There is a third category of people who have done law on the basis of their ‘direct’ masters degree (MA) under the open university scheme, which is not permissible as per a Supreme Court ruling.
Although Tamil Nadu and Puducherry have a combined lawyer strength of 90,000 on record, only 16,000 have submitted their certificates for verification, said Bar Council of Tamil Nadu, Puducherry Chairman D Selvam.
“We have found that more than 2,000 files of enrolled candidates ‘missing’ for the period between 1961 and 1985. For the period from 1985 to 2016 several hundred more cases of ‘missing’ documents are expected,’’ said S Prabakaran, Co-Chairman of Bar Council of India (BCI).
“We suspect that many of these lawyers fuel the ongoing lawyers’ unrest for their own safety,” he said.
Worried by high incidence of bogus lawyers, the BCI directed all state Bar councils to verify certificates of new candidates as well as those who had already been enrolled.
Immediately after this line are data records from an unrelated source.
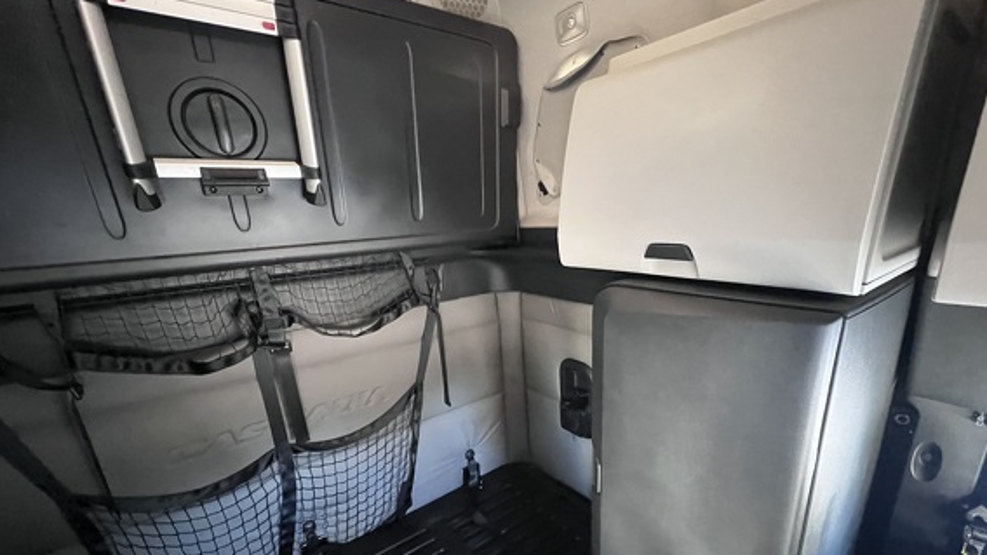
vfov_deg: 69.5
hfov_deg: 102.9
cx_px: 519
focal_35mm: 15
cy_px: 344
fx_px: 393
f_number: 1.8
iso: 1250
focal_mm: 1.57
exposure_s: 1/34
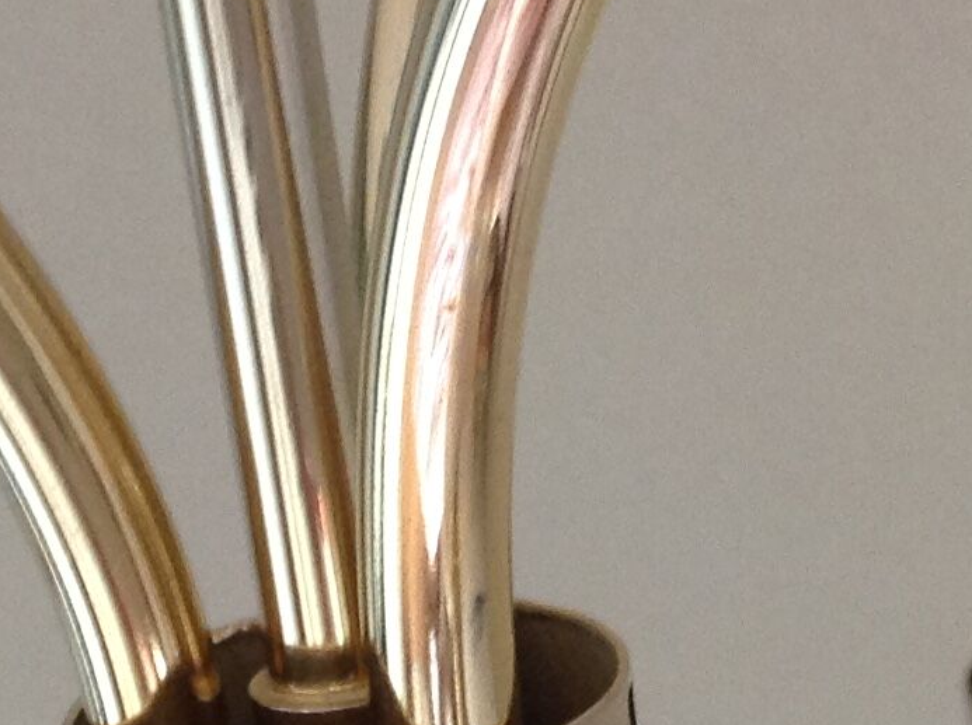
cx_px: 560
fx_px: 3671
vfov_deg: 11.1
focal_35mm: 131
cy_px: 797
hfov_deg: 15.1
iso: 125
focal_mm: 4.28
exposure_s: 1/15
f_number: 2.4
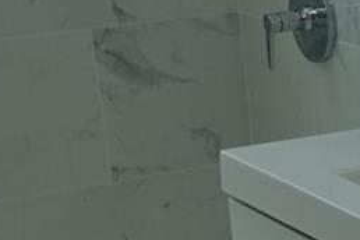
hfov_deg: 12.0
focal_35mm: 159
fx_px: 1590
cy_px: 357
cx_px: 628
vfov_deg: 8.4
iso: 125
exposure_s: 1/400
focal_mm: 7.6
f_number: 2
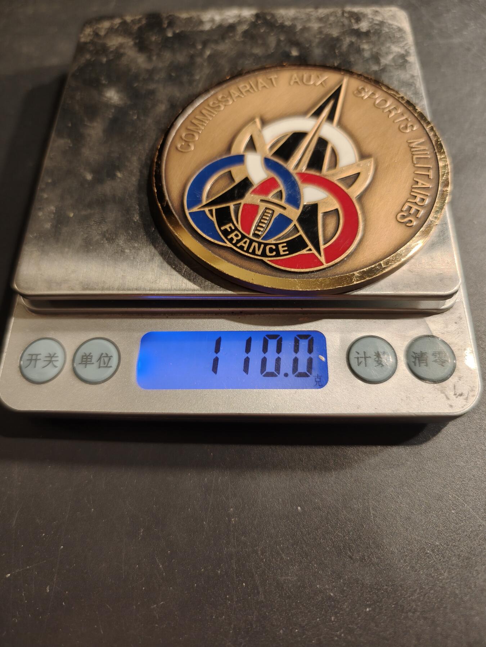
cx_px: 243
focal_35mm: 23
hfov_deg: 58.9
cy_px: 324
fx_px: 431
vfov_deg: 73.9
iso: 200
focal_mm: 6.06
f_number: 1.6
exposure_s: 1/200
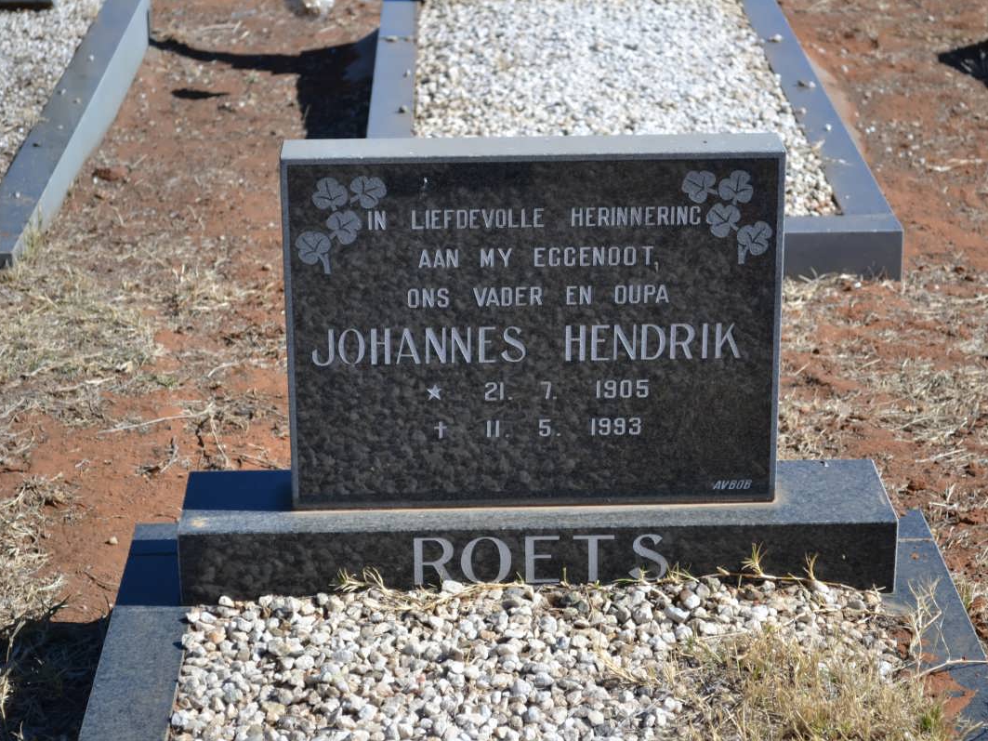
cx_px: 521
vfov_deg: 16.5
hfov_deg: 21.9
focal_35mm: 90
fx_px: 2555
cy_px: 370
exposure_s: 1/125
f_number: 5.6
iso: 125
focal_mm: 55
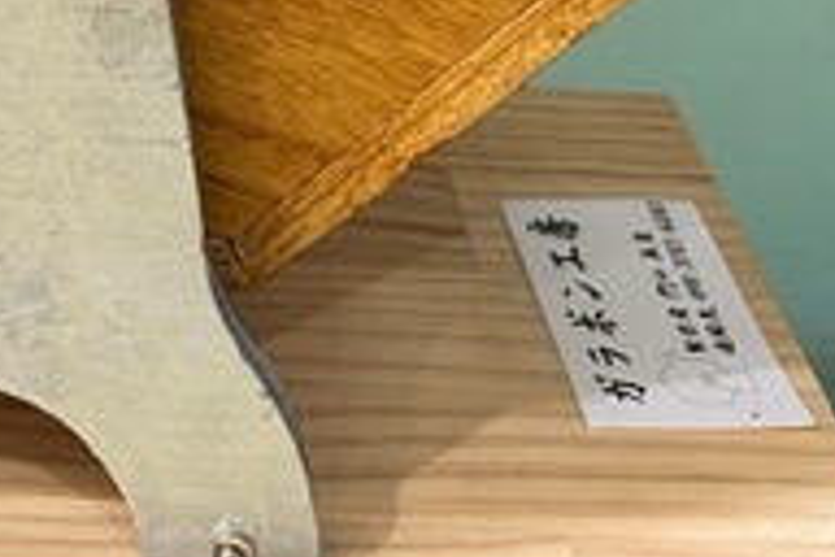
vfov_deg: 13.8
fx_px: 2087
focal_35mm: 90
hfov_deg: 21.4
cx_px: -104
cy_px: -392
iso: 100
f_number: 1.5
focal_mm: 5.7
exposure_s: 1/60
On 21 August 2015, the bench of Chief Justice Sanjay Kishan Kaul passed a judicial order asking the Bar Council of Tamil Nadu and Puducherry to verify documents.
Previously, The Bar Council of India suspended 126 lawyers of Tamil Nadu and prohibited them from practising in any court or tribunal in the country pursuant to its warning that it will suspend those who indulge in boycott and other activities.
The JAC had said they would not allow anyone, not even judges, to enter the campus. The next morning, lawyers gathered for a protest outside the Indian Oil station opposite China Bazaar, a kilometre away from the Madras High Court.
Heavy police presence marked the area, with police outnumbering the protesting lawyers at around 9:30 am. Slogans of “Bar Council down down” and “CJ Kaul down down” could be heard, with the protesting lawyers demanding that the Chief Justice, Sanjay Kishan Kaul, step down from his post.